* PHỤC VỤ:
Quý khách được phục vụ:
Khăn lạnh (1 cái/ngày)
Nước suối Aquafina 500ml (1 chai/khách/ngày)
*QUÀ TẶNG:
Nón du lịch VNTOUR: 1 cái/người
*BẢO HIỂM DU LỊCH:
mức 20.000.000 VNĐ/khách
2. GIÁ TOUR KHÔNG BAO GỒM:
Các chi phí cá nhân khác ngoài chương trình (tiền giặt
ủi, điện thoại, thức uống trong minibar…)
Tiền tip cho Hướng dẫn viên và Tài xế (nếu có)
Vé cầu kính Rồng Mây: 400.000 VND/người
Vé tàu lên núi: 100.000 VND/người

━━━━━━

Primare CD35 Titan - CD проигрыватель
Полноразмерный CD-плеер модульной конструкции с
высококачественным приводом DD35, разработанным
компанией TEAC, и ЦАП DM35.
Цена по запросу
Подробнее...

━━━━━━

Only the lines above from the one with "Quý khách được" up to and including the one with "Vé tàu lên núi: 100.000 VND/người" should be repeated, exactly as written.

▸ Result below
Quý khách được phục vụ:
Khăn lạnh (1 cái/ngày)
Nước suối Aquafina 500ml (1 chai/khách/ngày)
*QUÀ TẶNG:
Nón du lịch VNTOUR: 1 cái/người
*BẢO HIỂM DU LỊCH:
mức 20.000.000 VNĐ/khách
2. GIÁ TOUR KHÔNG BAO GỒM:
Các chi phí cá nhân khác ngoài chương trình (tiền giặt
ủi, điện thoại, thức uống trong minibar…)
Tiền tip cho Hướng dẫn viên và Tài xế (nếu có)
Vé cầu kính Rồng Mây: 400.000 VND/người
Vé tàu lên núi: 100.000 VND/người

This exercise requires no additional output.